Traditional Culture Encyclopedia - Traditional festivals - Definition and difference between non-standard assets and standard assets
Definition and difference between non-standard assets and standard assets
Standardized assets refer to creditor's rights financial products or equity financial products listed and traded in the inter-bank market and the stock exchange market.
Non-standardized creditor's rights assets refer to creditor's rights assets that are not traded in the interbank market and the stock exchange market, including but not limited to credit assets, trust loans, entrusted creditor's rights, acceptance bills, letters of credit, accounts receivable, various beneficial rights, equity financing with repurchase clauses, etc.

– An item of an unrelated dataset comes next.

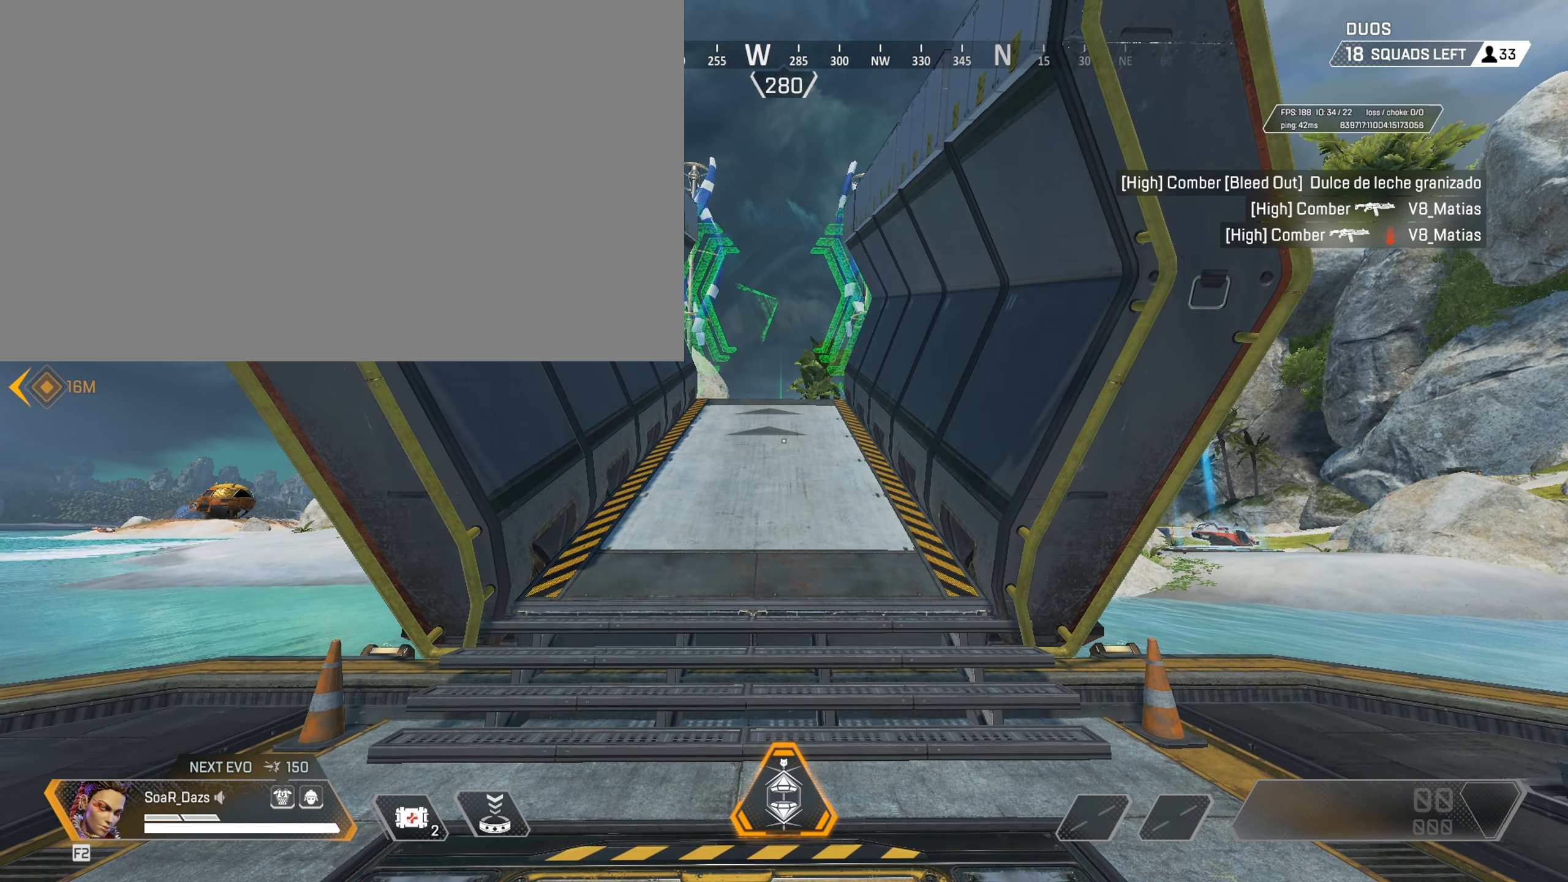
{"keys": [], "mouse": [], "events": []}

Non-standard assets and standardized assets correspond. Non-standard assets are mainly non-standard creditor's rights assets, and the scope of such assets is wider. Generally, such assets will not be publicly issued, with high risk, low liquidity and lack the characteristics of standardized securities, but the nominal rate of return of such assets will be much higher. From the perspective of commercial banks, the regulatory arbitrage of investing in non-standard assets can bring them more benefits, so in the past few years, the non-standard business assets of banks have also expanded rapidly.

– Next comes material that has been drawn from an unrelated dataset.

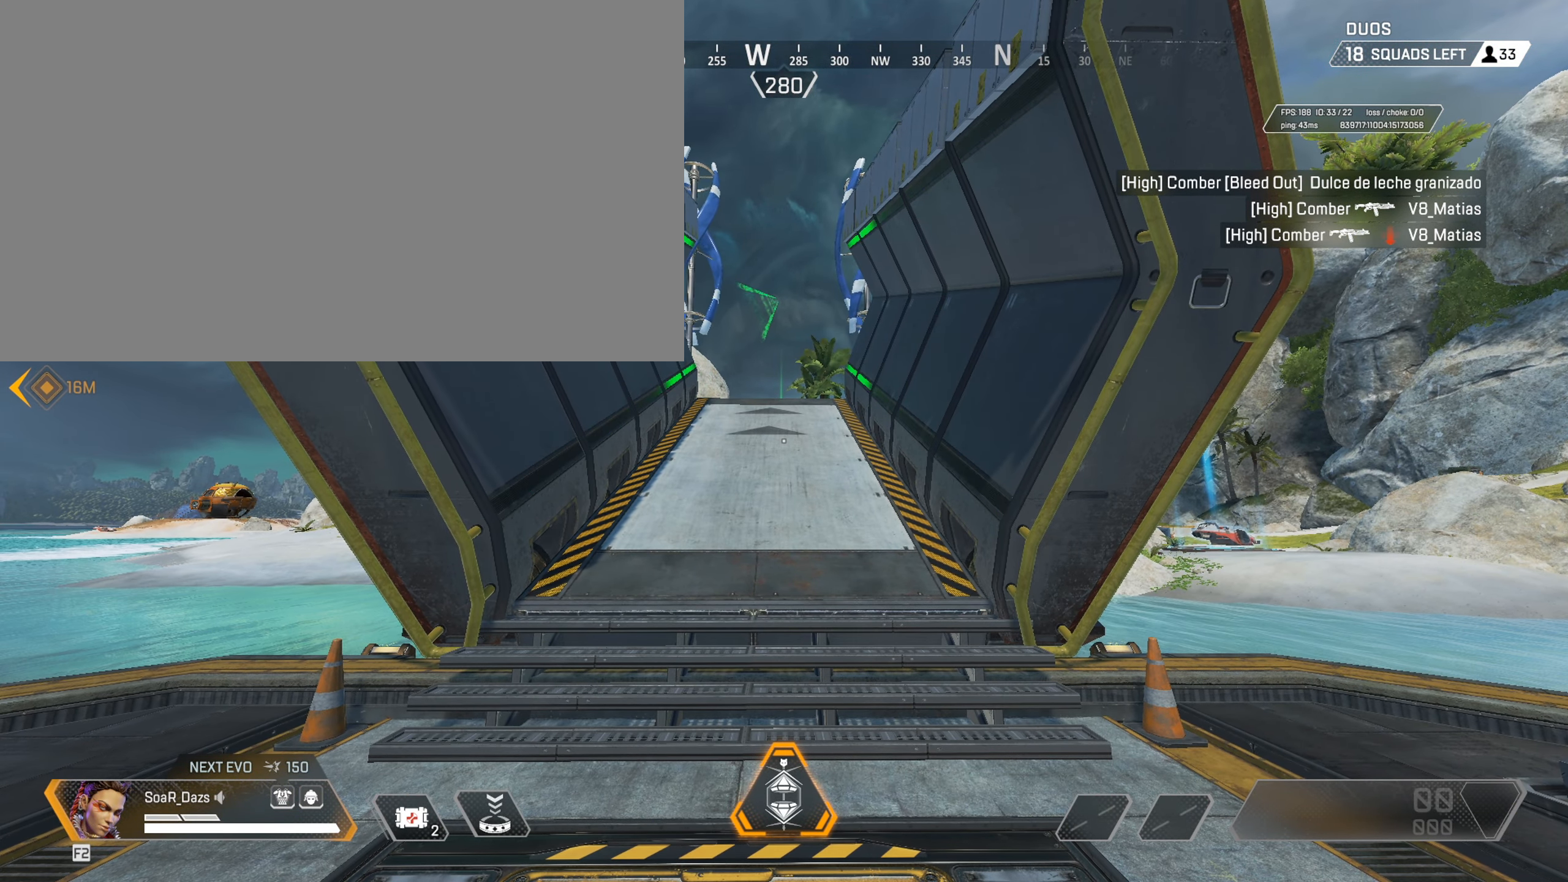
{"keys": [], "mouse": [], "events": []}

The full name of non-standard assets is non-standard creditor's rights assets, which is relative to the bonds circulating in the interbank market or exchange. Credit assets invested by banks through bank wealth management or interbank business are non-standard assets and cannot be circulated in the interbank market or exchange. The early forms of non-standard assets include trust beneficiary rights, trust loans and credit assets.
In recent years, the existing forms of non-standard assets have been constantly changing and expanding. The business forms of non-standard assets include: bank-trust cooperation, double buyout of bills, inter-bank payment, transfer of trust beneficiary rights, inter-bank payment of bank acceptance bills, and bank-securities cooperation. Such assets are generally not publicly issued, with high risk and low liquidity, and lack standardized securities characteristics, but the nominal rate of return will be much higher. Non-standard assets refer to bond assets that are not traded in the interbank market and the stock exchange market, while the non-standard assets held by bank wealth management products are only a part of the non-standard assets in the banking system.